Updated: February 19, 2016 12:02:43 am
It is well known that not many Kashmiris are happy with the Indian Union for the way they are treated and due to the wanton human rights abuse that is an everyday reality in Kashmir. In this light, those students who raised slogans declaring Afzal Guru a martyr are not unusual. For that matter, the issue of the travesty of justice or “judicial killing” in Afzal Guru’s case has been raised by many writers and also a former high court judge. In fact, Mehbooba Mufti of the PDP has herself raised this issue and demanded that the body of Afzal Guru be returned to his family. The BJP continues to explore options of forming government in Jammu and Kashmir with the PDP, even as it clamps down on JNU and accuses the JNU students’ union president of sedition.
From openly debating why the Kashmiris’ demand for a plebiscite is legitimate, today, even uttering a doubt on the most brazen of human rights violations committed by security forces could count as anti-national activity. Demanding rule of law and accountability from the police, and armed and paramilitary forces has become sedition. Raising slogans — however objectionable some of them might have been — is now being seen as an act of terror.
Universities have been, perhaps, the last public spaces to assert a right to express and debate, which are utterly indispensable for holding a nation together. The RSS, in its mouthpiece, had not long ago argued that JNU is a bastion of anti-national activities and a hub of terror. What we are witnessing today in JNU is an outcome of that kind of an understanding of a place that is willing to penetrate the political nature of various problems, including the nationality struggles in the Northeast, socio-economic roots of the Maoist insurgency, everyday humiliation suffered by Dalits, wanton neglect and marginalisation of Muslims, sexual harassment of women, and stigmatisation of sexual minorities. Not long ago, demanding reservations for the OBCs and implementing the Mandal Commission report were described as anti-national and, today, the BJP-RSS that had vehemently opposed such demands proudly projects an OBC as its leader.
On the day of the public meeting in JNU on February 13 to protest the police clampdown and demand the release of Kanhaiya Kumar, a handful of ABVP activists were waving black flags and raising slogans against the massive gathering. They were allowed the space to protest. In no small measure, this reflects the spirit that JNU has stood for all these years. A spirit that stands in complete opposition to the way the current political dispensation has handled students, not in JNU alone but in the University of Hyderabad, IIT Madras and FTII. A spirit that refuses to be subsumed under the simple-minded, mediocre nationalism of the current dispensation that wishes away every difference of opinion and perceives it as “Bharat Ma ka apman”.

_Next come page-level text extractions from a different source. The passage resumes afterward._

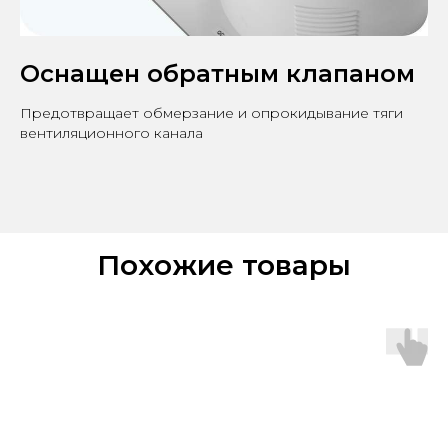
Оснащен обратным клапаном
Предотвращает обмерзание и опрокидывание тяги
вентиляционного канала
Похожие товары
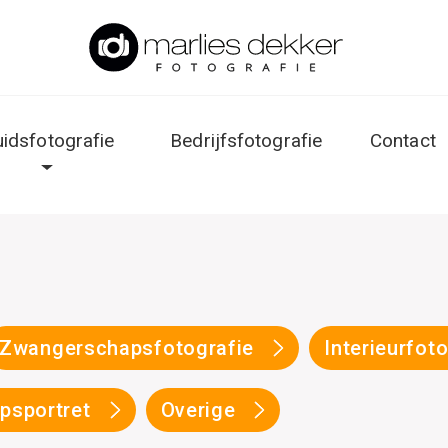
uidsfotografie
Bedrijfsfotografie
Contact
Zwangerschapsfotografie
Interieurfot
psportret
Overige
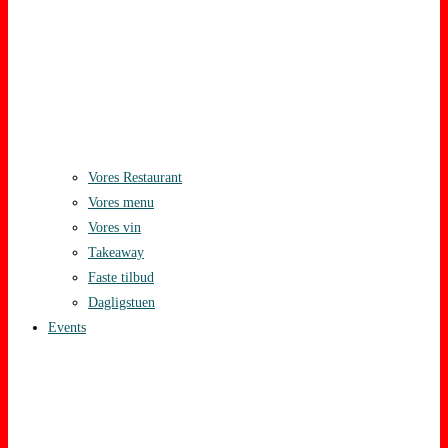
Vores Restaurant
Vores menu
Vores vin
Takeaway
Faste tilbud
Dagligstuen
Events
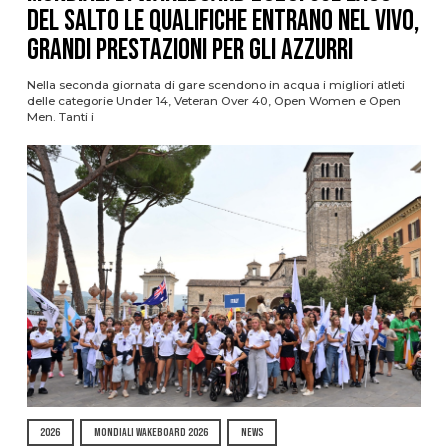
del Salto le qualifiche entrano nel vivo,
grandi prestazioni per gli azzurri
Nella seconda giornata di gare scendono in acqua i migliori atleti
delle categorie Under 14, Veteran Over 40, Open Women e Open
Men. Tanti i
2026
MONDIALI WAKEBOARD 2026
NEWS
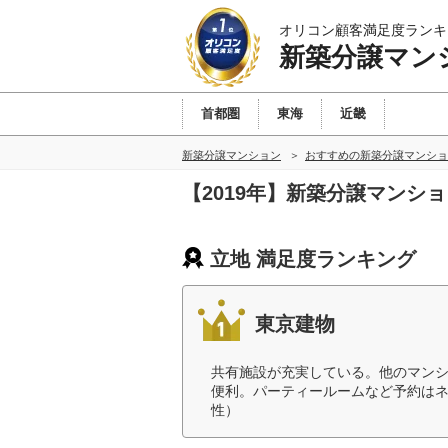
オリコン顧客満足度ランキ
新築分譲マン
首都圏
東海
近畿
新築分譲マンション
おすすめの新築分譲マンショ
【2019年】新築分譲マンシ
立地 満足度ランキング
東京建物
共有施設が充実している。他のマン
便利。パーティールームなど予約はネ
性）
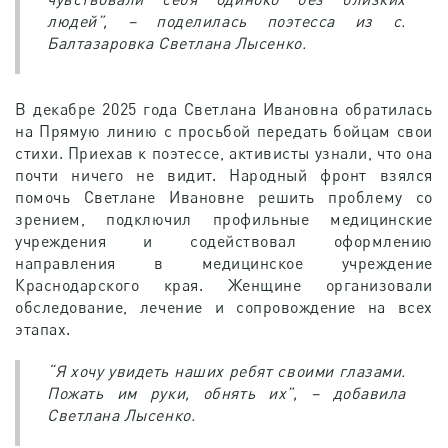
людей”, – поделилась поэтесса из с.
Балтазаровка Светлана Лысенко.
В декабре 2025 года Светлана Ивановна обратилась
на Прямую линию с просьбой передать бойцам свои
стихи. Приехав к поэтессе, активисты узнали, что она
почти ничего не видит. Народный фронт взялся
помочь Светлане Ивановне решить проблему со
зрением, подключил профильные медицинские
учреждения и содействовал оформлению
направления в медицинское учреждение
Краснодарского края. Женщине организовали
обследование, лечение и сопровождение на всех
этапах.
“Я хочу увидеть наших ребят своими глазами.
Пожать им руки, обнять их”, – добавила
Светлана Лысенко.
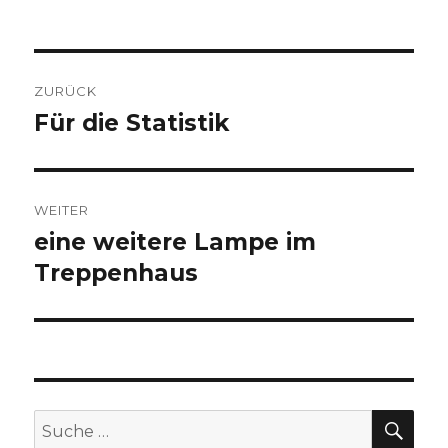
am
Beitragsnavigation
ZURÜCK
Für die Statistik
Vorheriger
Beitrag:
WEITER
eine weitere Lampe im
Nächster
Beitrag:
Treppenhaus
SU
Suche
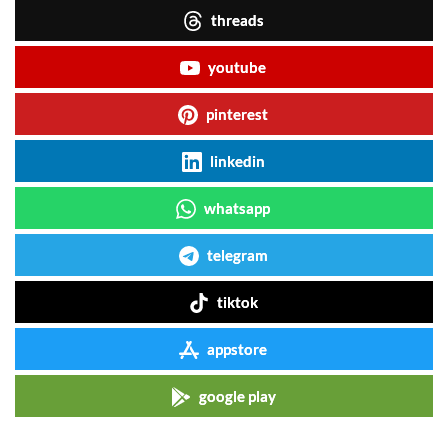
threads
youtube
pinterest
linkedin
whatsapp
telegram
tiktok
appstore
google play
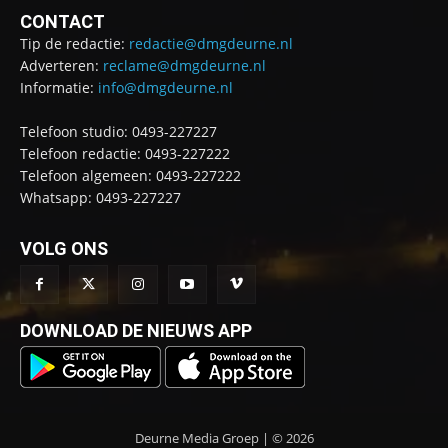
CONTACT
Tip de redactie:
redactie@dmgdeurne.nl
Adverteren:
reclame@dmgdeurne.nl
Informatie:
info@dmgdeurne.nl
Telefoon studio: 0493-227227
Telefoon redactie: 0493-227222
Telefoon algemeen: 0493-227222
Whatsapp: 0493-227227
VOLG ONS
DOWNLOAD DE NIEUWS APP
Deurne Media Groep | © 2026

Nations flourish when they instill a sense of belongingness and meaning to their diversity. Universities play an important role in this by contributing towards extending the inclusive character and democratising social hierarchies. Otherwise, we often end up with “nationalism without a nation”. The death of ideas is also the death of a nation. In fact, the persistent crisis of the present government is one of a lack of imagination and failure to create a new energy that often comes with fresh and innovative ideas in a democracy. Growth is stuck and the government is not willing to innovate new welfare policies that can reinvigorate its social mobilisation. Communal polarisation has failed both in Delhi and Bihar. The only option now seems to be hyperbolic nationalism.
The unwillingness to look for new political strategies is also reflected in the way the dispensation is handling problems in universities. Rohith Vemula’s case was striking in the way the HRD ministry got itself engulfed in a crisis that became cynical to the point of denying Rohith’s Dalit identity and the role of casteism on campuses. Part of the problem is the utter disregard for the autonomy of universities and disallowing administrators from tuning in to the mood and aspirations on campuses.
The way ahead is to listen, and see the way Rohith Vemula and Kanhaiya Kumar have become symbols of a simmering multitude that cannot simply be pushed away or cowed down through the use of force. Even nationalism demands a dialogue. Love for the nation has to be nurtured, not shoved down throats. Diversity has to be acknowledged, not merely by recognising various social identities, but the ideas that come with them.
Finally, even to eventually resolve the Kashmir issue, we need to empathise with why Kashmiris feel so distanced from India, and wedge open a social narrative on the growing majoritarianism and radicalisation of the Kashmiri youth, problems of Kashmiri Pundits and their resettlement, unresolved issues of gender and religion, among other not-so-agreeable features of Kashmiri society. But in order to produce such a dialogue, we need to look into ourselves. Are we prepared for the social spaces such a political dialogue requires or are we filled with the fear of diversity?